I do believe one of the authors spaced out a bit here. http://www.sansbullshitsans.com/

Conclusion

Some of the attacks & concerns discussed are significant enough to warrant an upgrade of the DAO code. In particular, we need to address:

  • The disincentive to vote “no”
  • The stalking attack and the poor performance of splitting as a means of withdrawal
  • The ambush attack

Currently there is a debate whether to upgrade the DAO code itself, or effectively enact changes by having curators enforcing a proposal framework

I find both of these approaches inadequate as currently proposed; the DAO 1.1 upgrade is quite extensive and includes several “nice-to-have” features not strictly necessary for a security upgrade.

And the proposal framework has several fundamental problems:

  • Creates additional thresholds . For example, it adds a check for quorum of 20% yes votes and a majority support 2 days before the voting deadline. This effectively pushes the can down the road and simply adds new thresholds that can be gamed by e.g. an ambush attack. The better solution is to make use of continous algorithms that have no hard thresholds.
  • Duct-tape approach; instead of upgrading the contract that is actually broken, patch it by countering it’s behaviour in chained contracts.
  • Technical debt: the DAO itself will remain broken, which eventually have to be fixed.
  • Complexity: Reasoning and auditing the aggregated behaviour of the DAO itself and contracts it funds is harder than analysing only the DAO itself.
  • Effectively extends power and responsibility of the curators, by having them only whitelist contracts implementing certain logic.

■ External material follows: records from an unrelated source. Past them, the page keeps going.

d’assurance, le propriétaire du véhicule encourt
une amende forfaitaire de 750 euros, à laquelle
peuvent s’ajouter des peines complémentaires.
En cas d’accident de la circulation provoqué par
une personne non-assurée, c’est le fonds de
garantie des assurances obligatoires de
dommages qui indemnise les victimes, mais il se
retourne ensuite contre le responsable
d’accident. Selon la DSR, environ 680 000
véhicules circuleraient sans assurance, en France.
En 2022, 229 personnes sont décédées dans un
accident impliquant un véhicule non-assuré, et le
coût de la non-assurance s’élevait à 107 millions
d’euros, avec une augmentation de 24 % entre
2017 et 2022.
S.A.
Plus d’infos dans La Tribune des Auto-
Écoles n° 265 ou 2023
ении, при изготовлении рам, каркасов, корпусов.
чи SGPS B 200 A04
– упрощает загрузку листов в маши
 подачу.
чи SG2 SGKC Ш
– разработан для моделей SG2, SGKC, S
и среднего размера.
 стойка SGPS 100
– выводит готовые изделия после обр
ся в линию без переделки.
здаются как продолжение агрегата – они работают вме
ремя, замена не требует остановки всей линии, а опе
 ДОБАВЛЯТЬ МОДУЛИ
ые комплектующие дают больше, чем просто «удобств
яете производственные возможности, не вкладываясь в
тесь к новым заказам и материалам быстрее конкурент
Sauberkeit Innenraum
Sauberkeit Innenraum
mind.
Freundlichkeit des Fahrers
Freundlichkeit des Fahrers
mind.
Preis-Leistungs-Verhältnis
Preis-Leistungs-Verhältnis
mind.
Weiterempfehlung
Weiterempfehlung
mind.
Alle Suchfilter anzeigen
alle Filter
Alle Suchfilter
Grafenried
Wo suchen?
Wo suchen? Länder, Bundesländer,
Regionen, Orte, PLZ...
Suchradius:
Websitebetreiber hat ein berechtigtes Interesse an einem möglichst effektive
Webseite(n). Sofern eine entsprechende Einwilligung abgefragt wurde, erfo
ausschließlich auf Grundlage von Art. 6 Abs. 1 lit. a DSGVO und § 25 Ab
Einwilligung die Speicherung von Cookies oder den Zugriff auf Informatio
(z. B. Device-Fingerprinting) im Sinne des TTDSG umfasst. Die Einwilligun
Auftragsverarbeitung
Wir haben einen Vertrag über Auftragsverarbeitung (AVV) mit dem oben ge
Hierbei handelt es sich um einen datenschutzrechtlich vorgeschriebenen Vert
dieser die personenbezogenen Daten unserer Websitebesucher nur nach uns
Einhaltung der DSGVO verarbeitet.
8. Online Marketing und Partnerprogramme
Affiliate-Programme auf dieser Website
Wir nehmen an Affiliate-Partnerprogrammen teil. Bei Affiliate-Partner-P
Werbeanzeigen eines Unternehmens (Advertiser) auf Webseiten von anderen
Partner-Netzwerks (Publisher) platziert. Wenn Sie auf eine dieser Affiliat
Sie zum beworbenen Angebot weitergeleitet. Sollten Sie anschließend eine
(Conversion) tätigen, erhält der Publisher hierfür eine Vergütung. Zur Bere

Due to these problems, I will only support a proposal framework if the community fails to reach consensus (53% quorum) on a security upgrade proposal. My suggestion is that we first propose a smaller code upgrade that limits it’s scope to only the most important security issues.

Proposed code upgrade:

  1. Calculate quorum on “yes” and “no” respectively, rather than their summation. This avoids passing a vote by voting “no” (and vice versa). Adjust the required % accordingly.
  2. Add a simple variant of the wait-for-quiet algorithm that extends the deadline of a proposal on each vote, proportional to the size of the vote and inversely proportional to how close the vote is to a tie. This resolves the ambush attack and avoids the need for token holders to make additional “pre votes” and avoids creation of additional thresholds. It also extends the deadline more if it’s close to a tie, which is good for hotly contested proposals.
  3. Add a new vote type “NO_AND_WITHDRAW_IF_PROPOSAL_PASSES” to allow token holders to signal they will leave the DAO if the proposal passes. This largely resolves the stalker attack as DAO splits will be used less for withdrawals and more for the original intention they where designed for: split the DAO into another direction & fire the curators.
  4. Keep tokens blocked until executeProposal is called and the proposal is closed, whether the proposal is executed as passed or closed. This would resolve the timing exploit enabling the “risk-free voting” attack.

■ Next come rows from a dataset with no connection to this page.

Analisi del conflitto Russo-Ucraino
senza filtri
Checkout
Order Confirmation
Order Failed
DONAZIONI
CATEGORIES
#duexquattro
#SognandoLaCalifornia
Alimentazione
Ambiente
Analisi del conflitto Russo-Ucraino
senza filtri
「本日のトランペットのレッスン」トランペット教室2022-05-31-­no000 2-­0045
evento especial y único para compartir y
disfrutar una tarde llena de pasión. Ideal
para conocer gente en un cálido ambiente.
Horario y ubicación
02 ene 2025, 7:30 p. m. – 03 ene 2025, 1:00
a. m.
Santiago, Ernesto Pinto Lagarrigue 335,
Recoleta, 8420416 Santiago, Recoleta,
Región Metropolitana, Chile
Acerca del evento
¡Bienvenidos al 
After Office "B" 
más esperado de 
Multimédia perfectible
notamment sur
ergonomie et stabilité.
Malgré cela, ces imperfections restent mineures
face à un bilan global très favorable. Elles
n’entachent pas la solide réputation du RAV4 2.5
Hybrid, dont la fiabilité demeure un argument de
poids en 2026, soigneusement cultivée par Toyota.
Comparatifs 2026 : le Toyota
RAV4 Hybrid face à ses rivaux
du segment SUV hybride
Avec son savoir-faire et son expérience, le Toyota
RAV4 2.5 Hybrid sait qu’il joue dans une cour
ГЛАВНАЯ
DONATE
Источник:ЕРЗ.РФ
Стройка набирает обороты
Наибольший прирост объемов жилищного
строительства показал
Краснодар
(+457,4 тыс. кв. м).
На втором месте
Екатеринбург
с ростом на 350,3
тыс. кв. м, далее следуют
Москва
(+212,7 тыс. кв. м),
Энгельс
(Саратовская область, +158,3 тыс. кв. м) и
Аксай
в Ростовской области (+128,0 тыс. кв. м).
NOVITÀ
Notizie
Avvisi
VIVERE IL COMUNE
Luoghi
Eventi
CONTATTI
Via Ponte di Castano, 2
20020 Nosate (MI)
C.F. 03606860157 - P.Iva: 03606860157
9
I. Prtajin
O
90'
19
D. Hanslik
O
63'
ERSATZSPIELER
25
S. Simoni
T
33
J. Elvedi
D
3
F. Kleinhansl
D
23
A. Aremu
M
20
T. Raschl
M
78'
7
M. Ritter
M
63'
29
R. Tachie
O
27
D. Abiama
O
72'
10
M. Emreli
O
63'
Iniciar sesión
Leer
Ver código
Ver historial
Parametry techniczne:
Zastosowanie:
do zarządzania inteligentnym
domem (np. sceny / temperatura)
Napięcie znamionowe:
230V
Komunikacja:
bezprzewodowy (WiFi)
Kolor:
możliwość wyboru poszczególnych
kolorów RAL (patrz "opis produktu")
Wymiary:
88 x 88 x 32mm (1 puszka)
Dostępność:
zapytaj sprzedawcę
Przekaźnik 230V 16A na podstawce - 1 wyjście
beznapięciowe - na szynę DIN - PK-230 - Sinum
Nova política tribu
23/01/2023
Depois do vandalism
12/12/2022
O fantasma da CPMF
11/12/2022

I’m not fanatical about the exact details of the above and would support reasonable variants such as allowing plain withdrawals.

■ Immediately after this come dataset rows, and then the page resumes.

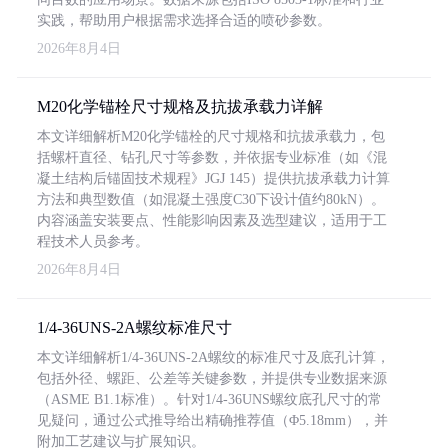
实践，帮助用户根据需求选择合适的喷砂参数。
2026年8月4日
M20化学锚栓尺寸规格及抗拔承载力详解
本文详细解析M20化学锚栓的尺寸规格和抗拔承载力，包
括螺杆直径、钻孔尺寸等参数，并依据专业标准（如《混
凝土结构后锚固技术规程》JGJ 145）提供抗拔承载力计算
方法和典型数值（如混凝土强度C30下设计值约80kN）。
内容涵盖安装要点、性能影响因素及选型建议，适用于工
程技术人员参考。
2026年8月4日
1/4-36UNS-2A螺纹标准尺寸
本文详细解析1/4-36UNS-2A螺纹的标准尺寸及底孔计算，
包括外径、螺距、公差等关键参数，并提供专业数据来源
（ASME B1.1标准）。针对1/4-36UNS螺纹底孔尺寸的常
见疑问，通过公式推导给出精确推荐值（Φ5.18mm），并
附加工艺建议与扩展知识。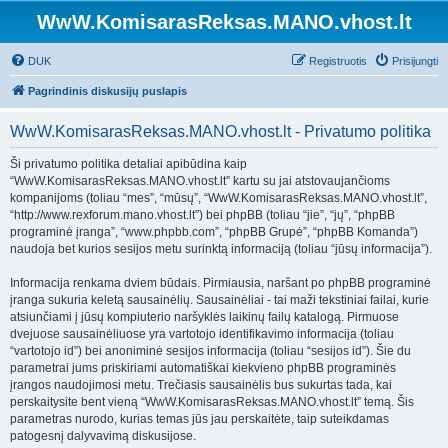
WwW.KomisarasReksas.MANO.vhost.lt
DUK
Registruotis
Prisijungti
Pagrindinis diskusijų puslapis
WwW.KomisarasReksas.MANO.vhost.lt - Privatumo politika
Ši privatumo politika detaliai apibūdina kaip
“WwW.KomisarasReksas.MANO.vhost.lt” kartu su jai atstovaujančioms
kompanijoms (toliau “mes”, “mūsų”, “WwW.KomisarasReksas.MANO.vhost.lt”,
“http://www.rexforum.mano.vhost.lt”) bei phpBB (toliau “jie”, “jų”, “phpBB
programinė įranga”, “www.phpbb.com”, “phpBB Grupė”, “phpBB Komanda”)
naudoja bet kurios sesijos metu surinktą informaciją (toliau “jūsų informacija”).
Informacija renkama dviem būdais. Pirmiausia, naršant po phpBB programinė
įranga sukuria keletą sausainėlių. Sausainėliai - tai maži tekstiniai failai, kurie
atsiunčiami į jūsų kompiuterio naršyklės laikinų failų katalogą. Pirmuose
dvejuose sausainėliuose yra vartotojo identifikavimo informacija (toliau
“vartotojo id”) bei anoniminė sesijos informacija (toliau “sesijos id”). Šie du
parametrai jums priskiriami automatiškai kiekvieno phpBB programinės
įrangos naudojimosi metu. Trečiasis sausainėlis bus sukurtas tada, kai
perskaitysite bent vieną “WwW.KomisarasReksas.MANO.vhost.lt” temą. Šis
parametras nurodo, kurias temas jūs jau perskaitėte, taip suteikdamas
patogesnį dalyvavimą diskusijose.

It’s worth mention that the above is not hard to implement — several Ethereum developers in the community who are familiar with solidity & the DAO are capable of coding this up in a few hours.

The hard part is in writing good tests covering all edge cases around these changes, and getting enough eyes to review & audit the changes. And of course rally up support in the community to get 53% to vote. Overall I’d estimate it to take a few weeks from initial community consensus to deployment.

Analogous to blockchain hard forks, upgrading the DAO code is a serious endeavour requiring a majority of token holders to agree. This makes it tempting to increase the scope of an upgrade to add in additional feature. While I have a ton of ideas around improving the DAO, I’ll end this post here as an exercise in one of the guiding principles of good software & security engineering: avoid scope creep and focus on the minimal viable changes needed.